Writing an LLM from scratch, part 22 – training our LLM

−

js8

It's based on a book https://www.manning.com/books/build-a-large-language-model-f..., is it a good book?

−

checker659

I have done a little bit of DL stuff (with keras) before this. I'm currently in the attention chapter. The book gives you the code, but I feel like there is very little in the way of building intuition. Thankfully, there are tons of videos online to help with that.

I think it is a great guide. An extended tutorial if you will (at least until this point in my reading). Also having the code right in front of you helps a lot. For example, I was under the impression that embedding vectors were static like in word2vec. Turns out, they are learnable parameters too. I wouldn't have been able to tell for sure if I didn't have the code right in front of me.

−

dvt

The book gives you the code, but I feel like there is very little in the way of building intuition.

There isn't really much intuition to begin with, and I don't really think building intuition will be useful, anyway. Even when looking at something as barebones as perceptrons, it's hard to really see "why" they work. Heck, even implementing a Markov chain from scratch (which can be done in an afternoon with no prior knowledge) can feel magical when it starts outputting semi-legible sentences.

It's like trying to build intuition when it comes to technical results like the Banach-Tarski paradox or Löb's theorem. Imo, understanding the math (which in the case of LLMs is actually quite simple) is orders of magnitude more valuable than "building intuition," whatever that might mean.

−

CamperBob2

Even when looking at something as barebones as perceptrons, it's hard to really see "why" they work.
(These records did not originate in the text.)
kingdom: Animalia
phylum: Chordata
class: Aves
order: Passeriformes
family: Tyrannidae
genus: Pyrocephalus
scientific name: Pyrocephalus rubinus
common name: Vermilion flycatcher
Check out the Karpathy "Zero to Hero" videos, and try to follow along by building an MLP implementation in your own language of choice. He does a good job of building intuition because he doesn't skip much of anything.

−

checker659

Even when looking at something as barebones as perceptrons

I was thinking something like "it is trying to approximate a non-linear function" (which is what it is in the case of MLPs).

−

mettamage

Here's part 1^[1]. Since his archive goes by date, it makes it a bit easier to guestimate which part is made in which month.
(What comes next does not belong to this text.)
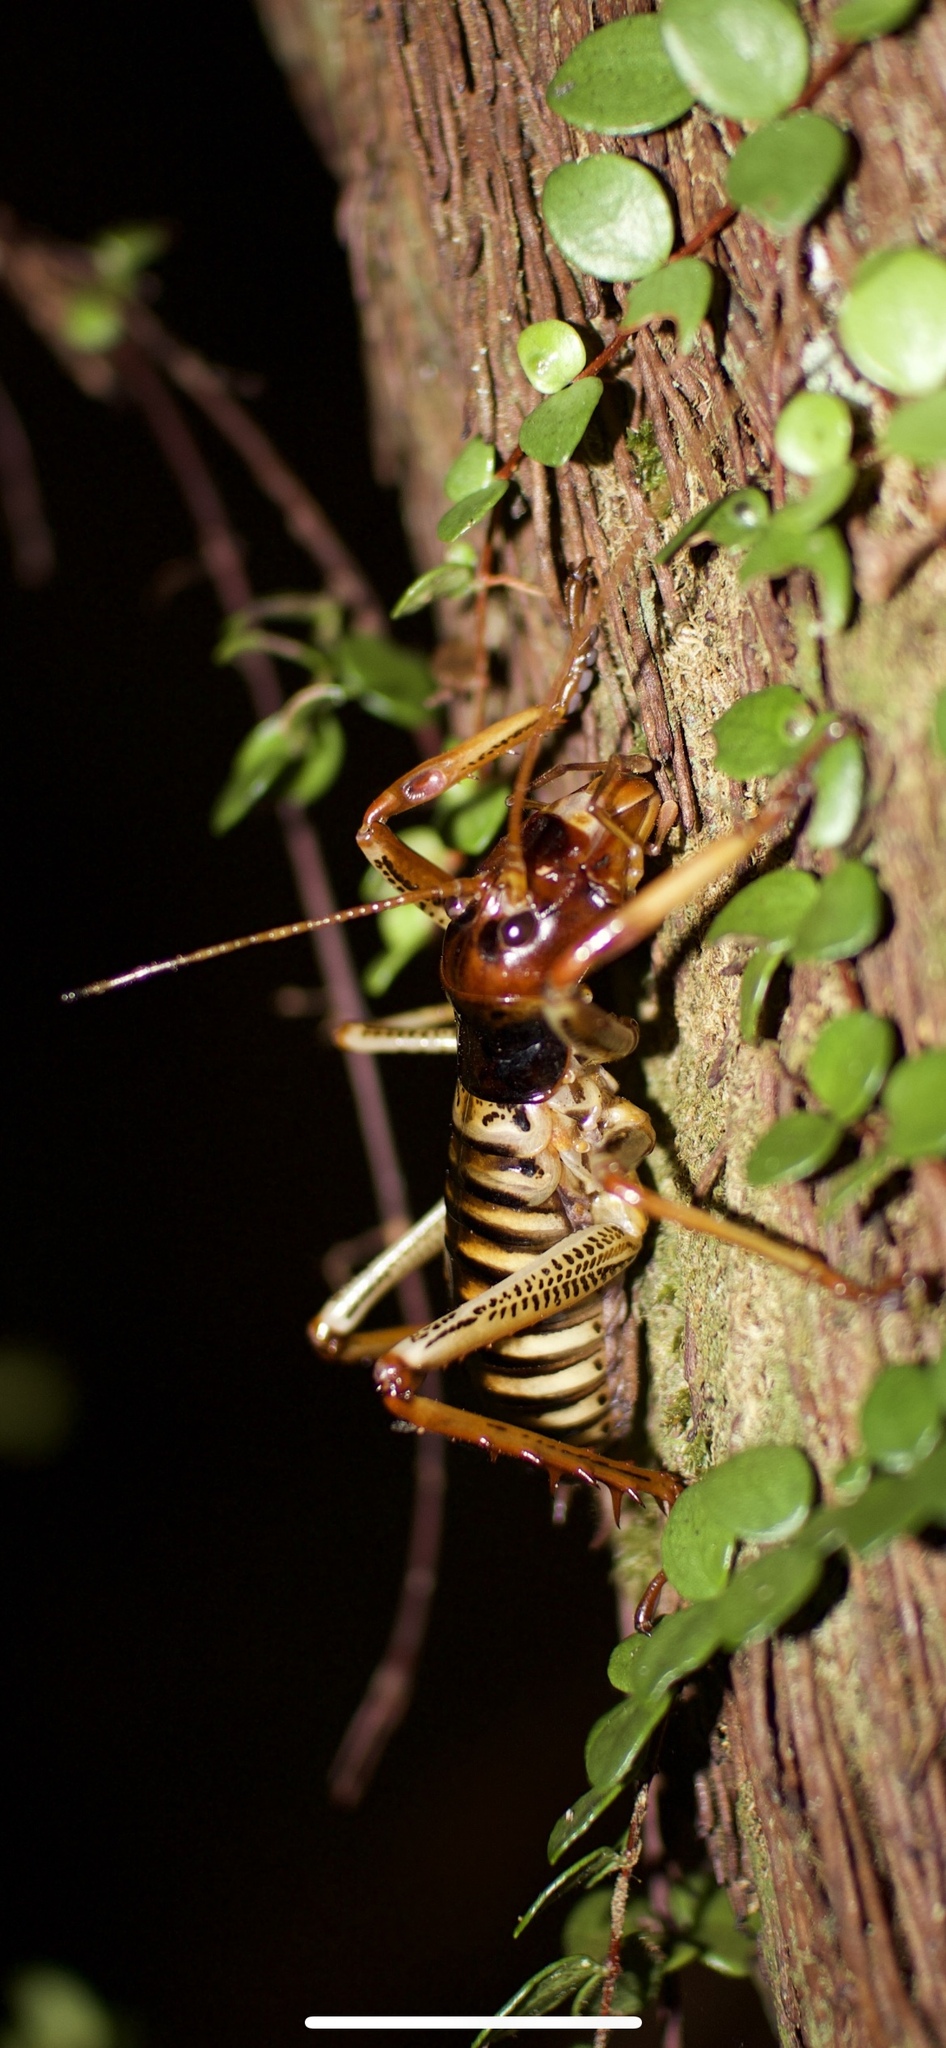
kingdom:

[1] https://www.gilesthomas.com/2024/12/llm-from-scratch-1

−

3abiton

It's interesting 22 parts in under a year, seems like a fun up to date project. Karpathy did something very similar with nanochat (following nanogpt).

−

ziyunli

seems like you can filter by tag https://www.gilesthomas.com/llm-from-scratch

−

pppoe

Love this. This reminds me of LFS (Linux From Scratch) https://www.linuxfromscratch.org

Feeling nostalgic about the days building LFS in college.

Learning by building wouldn't help you remember all the details but many things would make more sense after going through the process step by step. And it's fun.

−

mrasong

The cost comparison between local RTX 3090 and cloud A100 clusters is useful, but I wonder if the author accounted for hidden overhead—like data transfer time for large datasets or the time spent debugging CUDA compatibility issues on local hardware.